But what you have done, is a nearly 180° turn in two posts. Here you still argue, that it is good, to employ a CR fail-safe system (or how ever you want to call it) wherever possible. The starting point of the debate was the following quotation from "Engineering and Star Trek":
Furthermore, "dead man's switch" principles are employed wherever possible, so that a system is ideally activated by a failure condition. For example, a CANDU reactor's primary emergency shutdown system uses shut-off rods that are electromagnetically suspended above the reactor. If the system fails, its electromagnet will lose power and the rods will fall due to gravity, thus shutting the reactor down.
- and you have answered inter alia
This is the sort of safety system we're talking about for anti-matter containment: if the power required to contain the anti-matter fails, the anti-matter automatically gets ejected before it's too late.
- and
I think, that there was no doubt, that you have spoken from a core ejection system too, because the warp core has its own containment system too.He's talking about a mechanism that detects a failure condition (anti-matter containment system has no power) and automatically takes action to create a safe condition (anti-matter containers are ejected from the ship) without any need for human intervention.
Suddenly, you argue, that there would be no need for a core ejection system at all, because you would change the whole warp core so that it is inherently safe.

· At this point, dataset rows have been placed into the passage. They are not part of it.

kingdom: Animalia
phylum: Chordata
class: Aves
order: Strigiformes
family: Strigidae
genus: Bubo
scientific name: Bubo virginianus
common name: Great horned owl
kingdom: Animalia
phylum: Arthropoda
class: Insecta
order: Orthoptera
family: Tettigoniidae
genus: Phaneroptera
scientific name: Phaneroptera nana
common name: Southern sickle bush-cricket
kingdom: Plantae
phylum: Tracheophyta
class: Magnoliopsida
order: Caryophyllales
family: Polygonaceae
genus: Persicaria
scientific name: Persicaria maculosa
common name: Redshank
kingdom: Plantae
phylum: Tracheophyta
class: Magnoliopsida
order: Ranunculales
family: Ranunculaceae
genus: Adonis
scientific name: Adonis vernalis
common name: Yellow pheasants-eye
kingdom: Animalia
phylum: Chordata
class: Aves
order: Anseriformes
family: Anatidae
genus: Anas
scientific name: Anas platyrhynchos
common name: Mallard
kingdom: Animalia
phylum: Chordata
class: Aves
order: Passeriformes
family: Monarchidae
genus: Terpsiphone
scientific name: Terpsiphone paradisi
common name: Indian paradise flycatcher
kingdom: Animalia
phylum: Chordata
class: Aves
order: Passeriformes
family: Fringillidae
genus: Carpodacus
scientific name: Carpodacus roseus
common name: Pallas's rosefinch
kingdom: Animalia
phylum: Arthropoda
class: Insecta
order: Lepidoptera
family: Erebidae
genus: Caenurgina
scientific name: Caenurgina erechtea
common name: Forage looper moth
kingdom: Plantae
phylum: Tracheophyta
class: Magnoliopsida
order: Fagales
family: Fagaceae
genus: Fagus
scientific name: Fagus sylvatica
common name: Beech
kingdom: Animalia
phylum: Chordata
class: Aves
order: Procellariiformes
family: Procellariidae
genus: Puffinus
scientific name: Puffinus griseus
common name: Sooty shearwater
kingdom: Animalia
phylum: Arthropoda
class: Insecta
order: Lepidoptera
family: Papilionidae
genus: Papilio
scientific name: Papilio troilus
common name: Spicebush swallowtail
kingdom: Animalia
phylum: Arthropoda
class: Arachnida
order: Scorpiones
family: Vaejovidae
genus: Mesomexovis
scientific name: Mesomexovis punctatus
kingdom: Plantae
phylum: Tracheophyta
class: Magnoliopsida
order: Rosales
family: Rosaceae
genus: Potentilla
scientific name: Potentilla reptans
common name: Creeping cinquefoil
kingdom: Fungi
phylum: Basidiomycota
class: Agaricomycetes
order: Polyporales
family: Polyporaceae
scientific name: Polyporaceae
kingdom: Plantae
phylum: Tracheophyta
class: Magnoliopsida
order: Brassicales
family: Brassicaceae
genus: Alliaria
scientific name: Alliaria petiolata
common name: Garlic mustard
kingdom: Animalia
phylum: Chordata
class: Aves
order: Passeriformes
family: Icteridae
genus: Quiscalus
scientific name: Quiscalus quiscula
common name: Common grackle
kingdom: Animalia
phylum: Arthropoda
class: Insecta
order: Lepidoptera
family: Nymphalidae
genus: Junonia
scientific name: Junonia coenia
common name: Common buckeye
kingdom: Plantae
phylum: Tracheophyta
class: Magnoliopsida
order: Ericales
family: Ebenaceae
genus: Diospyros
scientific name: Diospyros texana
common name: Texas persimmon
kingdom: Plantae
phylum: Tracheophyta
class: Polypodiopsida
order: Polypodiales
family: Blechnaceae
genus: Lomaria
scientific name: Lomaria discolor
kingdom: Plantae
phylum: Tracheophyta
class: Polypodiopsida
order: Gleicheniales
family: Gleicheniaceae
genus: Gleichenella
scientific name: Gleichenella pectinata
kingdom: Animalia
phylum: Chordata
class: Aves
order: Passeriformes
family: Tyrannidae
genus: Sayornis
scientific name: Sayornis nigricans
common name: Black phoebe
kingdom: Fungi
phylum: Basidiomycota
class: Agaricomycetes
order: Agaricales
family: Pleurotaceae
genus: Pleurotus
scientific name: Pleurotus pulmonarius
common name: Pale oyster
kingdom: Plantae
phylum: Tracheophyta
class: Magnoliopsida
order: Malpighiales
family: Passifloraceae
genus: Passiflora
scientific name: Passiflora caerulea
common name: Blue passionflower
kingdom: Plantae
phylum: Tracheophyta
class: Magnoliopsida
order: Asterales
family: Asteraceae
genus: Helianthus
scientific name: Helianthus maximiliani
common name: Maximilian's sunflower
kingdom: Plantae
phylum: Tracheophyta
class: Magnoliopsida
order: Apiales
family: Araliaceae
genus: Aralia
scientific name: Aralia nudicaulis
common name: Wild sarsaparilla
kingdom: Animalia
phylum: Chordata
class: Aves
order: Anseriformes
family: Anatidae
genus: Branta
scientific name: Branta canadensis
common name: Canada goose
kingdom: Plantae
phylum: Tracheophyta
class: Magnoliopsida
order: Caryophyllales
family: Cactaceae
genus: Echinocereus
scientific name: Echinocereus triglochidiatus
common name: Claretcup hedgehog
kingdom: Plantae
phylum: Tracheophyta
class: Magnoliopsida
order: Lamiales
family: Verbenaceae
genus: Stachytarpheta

I think some people are also ignoring one significant aspect of how Mike proposed designing the warp core. As described in Star Trek, the warp core contains substantial quantities of matter and antimatter at all times, separated by a force field and allowed to mix at a controlled rate by some mechanism that involves dilithium crystals. This creates the inherent risk of the design: if the force field separating the matter and antimatter in the core fails, you get an uncontrolled mix of matter and antimatter that destroys the ship. One of his major proposals was to redesign the whole system so the reactor never contains a substantial quantity of antimatter. Instead, his design would feed antimatter into the reactor at whatever rate was needed to maintain the desired power output. Instead of needing to eject the core in the event of a containment problem, you'd just need to shut off the flow of antimatter. His plan for a failsafe core ejector assumes you still have the core charged up with enough antimatter to destroy the ship at any given moment. Remove that condition, and you don't really need a core ejection system at all.
- (From "a good system, which should be employed wherever possible" to "there would be no need for such a system" in only two posts.)
By the way, I think, it is wrong to assume, that, if antimatter is feeded into the reactor at only the rate, it is needed to maintain the desired power output, there would be no need for a warp core ejection system at all. It isn't enough to shut off the flow of antimatter in the event of a containment problem. The reaction of matter-antimatter release energy and exert pressure. These energy and pressure have to be contained by a containment field The energy and pressure in the reaction chamber doesn't vanish at once, only because there are no further matter-antimatter reactions. If the containment of the reaction chamber begins to weaken, one could stop the antimatter flow but nevertheless could be obliged to eject the warp-core because the energy and pressure in it doesn't decrease as fast as the containment is collapsing.
The same goes for fusion reactors. A huge problem today is not only to induce a constant fusion reaction, but to create a stabil containment field, therewith the reactor doesn't melt down due to its own released energy. But if the pressure and energy in such a reactor (from the 24th century) is high enough and suddenly released due to a failing containment, the consequence would be something, what I would describe as an explosion.
Furthermore, we don't know enough, to claim to be able to redesign the warp core. Normally, I would say, that it is a good idea, to design the warp core so, that the reactor never contains a substantial quantity of antimatter and it would be only feeded a the rate, wich is necessary to maintain the desired power output. But there are to many unknown variables about the warp core. For example, we doesn't realy know, if it isn't already designed this way. A collapse of the containment could, as I have tried to explain, result in an explosion due to the rest of energy and pressure, regardless if the antimatter flow is already stopped.
- For example, in Star Trek Generations, Geordi has said first, that the last torpedo must have ruptured the magnetic interlocks. But he was relatively calm - not an unsolvable problem. But then, there happened the coolant leak and suddenly they were only five minuts away from a warp core breach. I interpret this as following: The ruptured magnetic interlocks was no problem. Indeed, the containment field was affected, but the cooling system would have cooled the warp core down fast enough, that a weakening containment wouldn't have been a problem at once. They would have had enough time, to replace the ruptured magnetic interlocks and reinforce the containment. But because there was the coolant leak, the warp core couldn't have been cooled down as fast as it would be necessary, therewith the weakening containment system could contain the rest of energy and pressure any longer than 5 minutes. I don't say, that my interpretation has to be correct. Maybe it is one of many possible interpretations. And maybe, you can prove, that it is even impossible, because it is contradicted by other sources or logic.